Background
Share capital refers to the portion of a company’s equity that has been obtained by selling its shares to investors. It serves as a vital indicator of a company’s financial base, determining the equity it has procured to sustain operations and grow.
Historical Context
The concept of share capital has its roots in the early days of corporate formation, when companies began to seek external sources of finance from investors rather than relying solely on their founders or debt. The issuance of share capital corresponds with the advent of joint-stock companies in the 16th and 17th centuries.
Definitions and Concepts
Authorized Share Capital
Authorized share capital is the total monetary value of shares that a company is allowed to issue according to its memorandum of association.
Issued Share Capital
Issued share capital is the portion of authorized share capital that the company has actually issued or sold to shareholders.
Nominal Value (Par Value)
The nominal value is the face value of the shares as stated in the memorandum of association.
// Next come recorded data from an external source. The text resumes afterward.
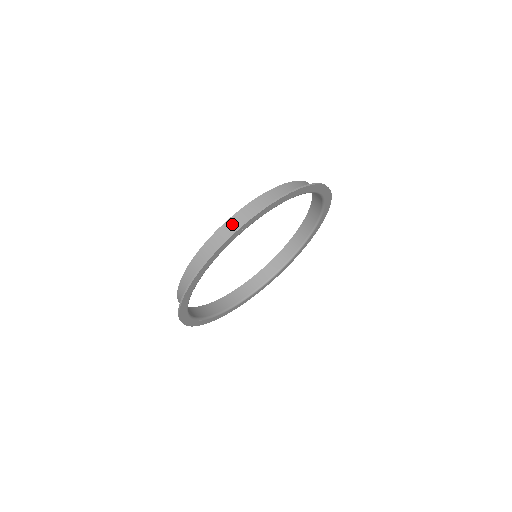
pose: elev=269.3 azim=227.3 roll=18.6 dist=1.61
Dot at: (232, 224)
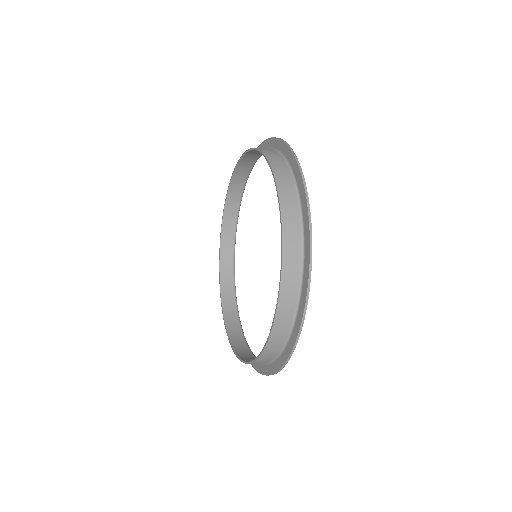
Dot at: (282, 320)
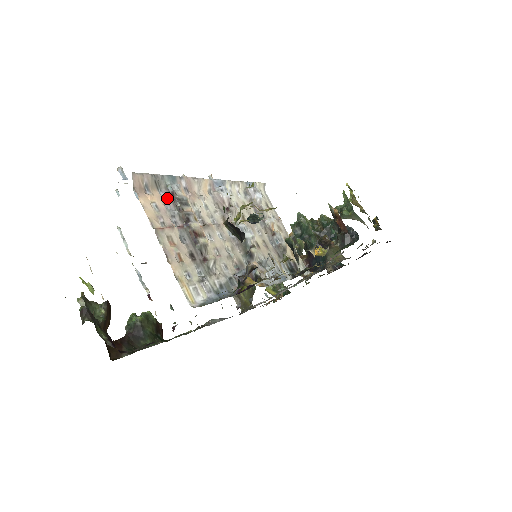
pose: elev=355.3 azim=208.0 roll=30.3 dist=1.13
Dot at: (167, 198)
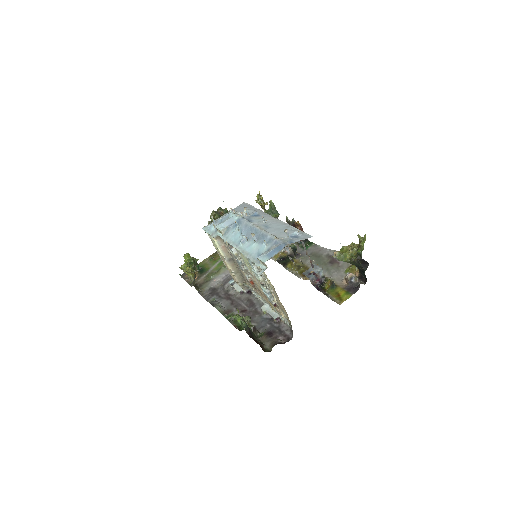
Dot at: (303, 244)
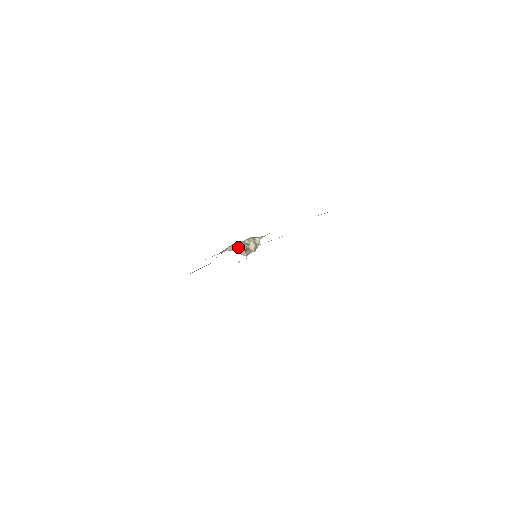
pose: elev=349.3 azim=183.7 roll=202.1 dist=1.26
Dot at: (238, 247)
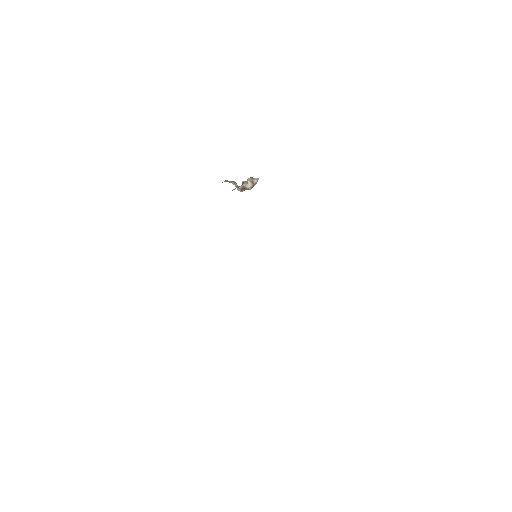
Dot at: (234, 182)
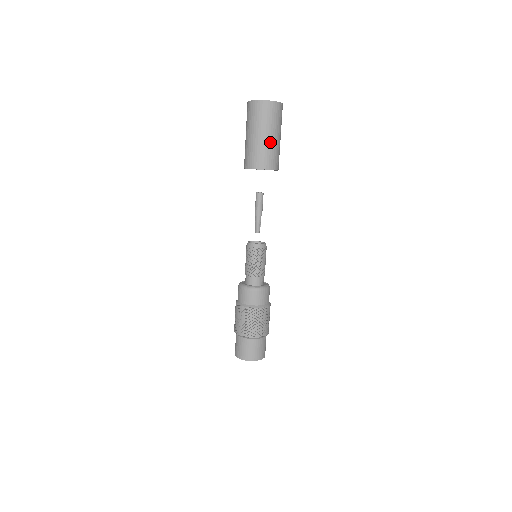
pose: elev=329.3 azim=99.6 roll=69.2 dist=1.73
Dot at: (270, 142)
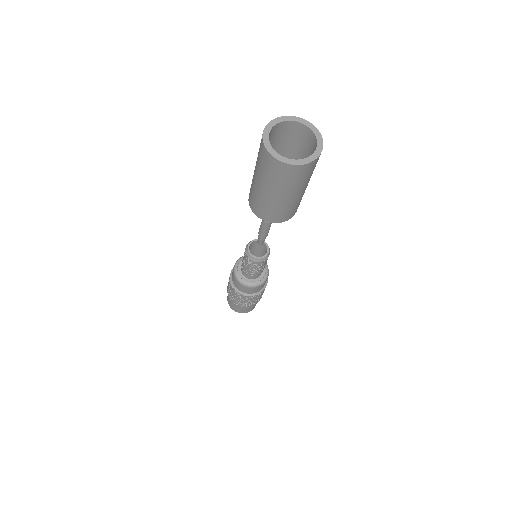
Dot at: (301, 195)
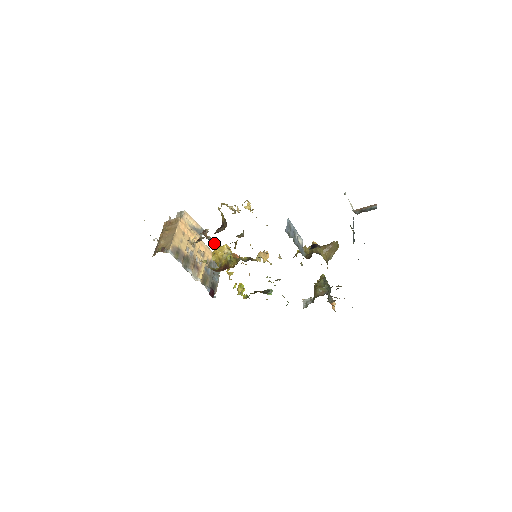
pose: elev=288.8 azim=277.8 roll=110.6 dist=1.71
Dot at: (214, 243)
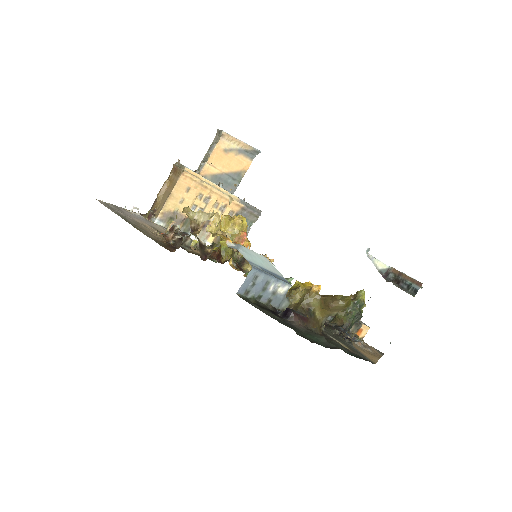
Dot at: (186, 243)
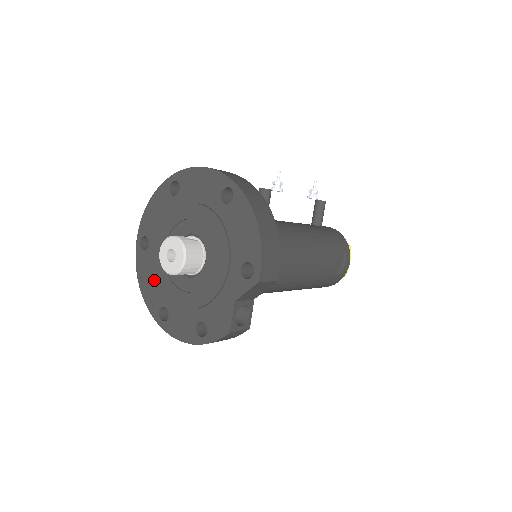
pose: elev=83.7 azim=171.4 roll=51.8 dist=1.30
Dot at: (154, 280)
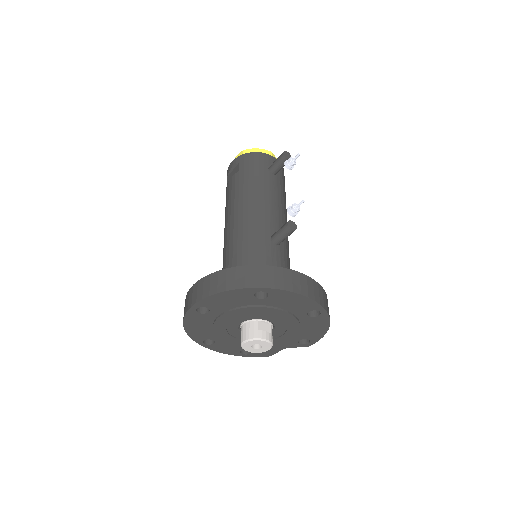
Dot at: (206, 328)
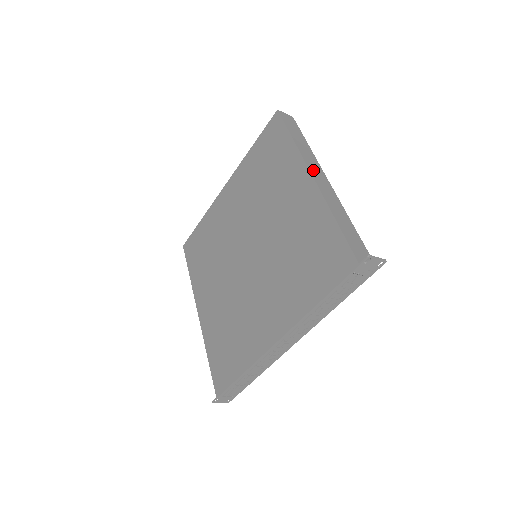
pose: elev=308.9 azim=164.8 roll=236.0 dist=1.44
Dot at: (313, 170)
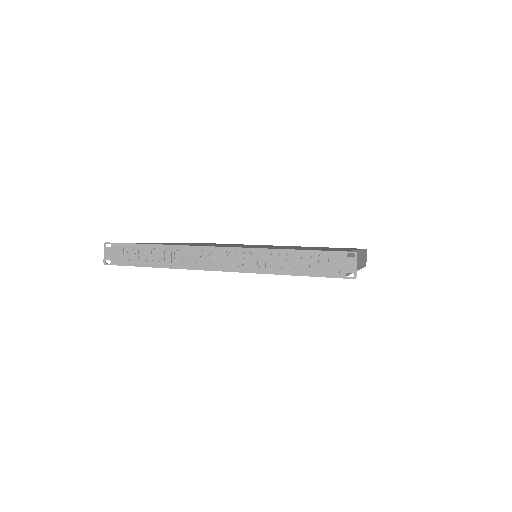
Dot at: occluded
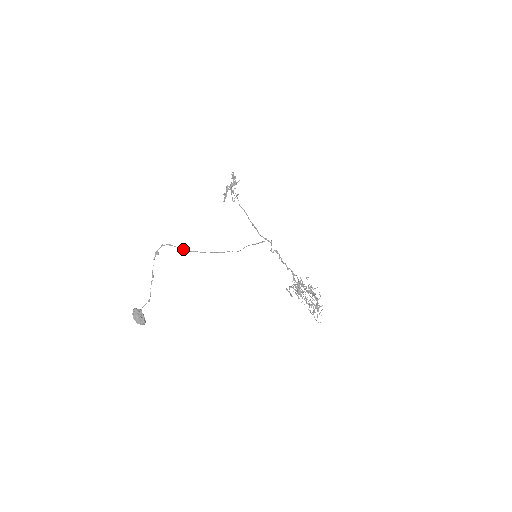
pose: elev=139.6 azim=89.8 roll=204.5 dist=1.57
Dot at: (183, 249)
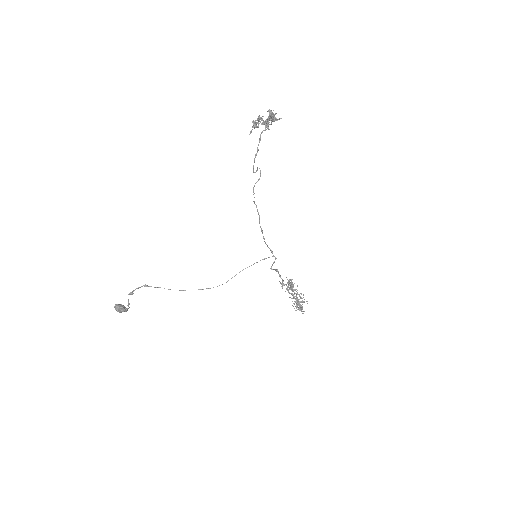
Dot at: occluded
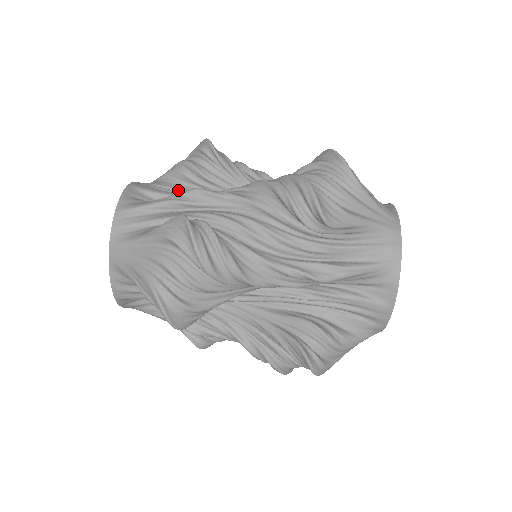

This is not necessarily the market price.
Major Analytical Frameworks
Classical Economics
In classical economics, share capital is indicative of the contribution of entrepreneurs toward production factors like labor and capital to create economic value.
Neoclassical Economics
From a neoclassical perspective, firms seek to optimize their capital structure including share capital to maximize shareholders’ wealth under conditions of perfect and imperfect markets.
Keynesian Economics
Keynesian economists may regard share capital as a means through which firms achieve long-term investments, boosting aggregate demand and economic activity.
Marxian Economics
Marxian economics scrutinizes share capital in the context of ownership, emphasizing the control and distribution of profits derived from workers’ labor.
Institutional Economics
Institutional economists analyze share capital within the frameworks of legal and corporate governance, understanding how it interacts with various institutional arrangements.
Behavioral Economics
Behavioral economics evaluates how the perception of share capital and market sentiment influence investor behavior and decision-making under conditions of risk and uncertainty.
Post-Keynesian Economics
Post-Keynesians might emphasize the historical and social context of share capital, considering its role in finance, speculative bubbles, and economic cycles.
Austrian Economics
Austrian economics regards share capital through the lens of entrepreneurial ventures, focusing on individual actors and the capital’s subjective utility and opportunity costs.
Development Economics
In developing economies, share capital is essential for funding industrialization, providing a lever for economic development and structural transformation.
Monetarism
Monetarists would consider how changes in share capital can influence aggregate demand and the broader financial system, directly impacting inflation, and employment levels.
Comparative Analysis
Comparing different economic frameworks provides diverse insights into the concept of share capital. While classical theories focus on business formation and scale, behavioral perspectives highlight the impact of investor sentiment.
Case Studies
Various case studies highlight how changes in share capital can affect a company’s trajectory. Examples include initial public offerings (IPOs) transforming private firms into public entities, requiring substantial disclosures and regulatory compliance.
Suggested Books for Further Studies
- “Modern Corporate Finance: Theory and Practice” by Graham and Dodd
- “Corporate Finance” by Jonathan Berk and Peter DeMarzo
- “Capital Ideas: The Improbable Origins of Modern Wall Street” by Peter L. Bernstein
Related Terms with Definitions
- Equity: The ownership value of shareholders after all liabilities have been deducted.
- Dividend: A portion of a company’s earnings distributed to shareholders.
- Initial Public Offering (IPO): The process of offering shares of a private corporation to the public in new stock issuance.
- Capital Gain: An increase in the value of an asset or investment over time.
- Corporate Governance: The system by which companies are directed and controlled.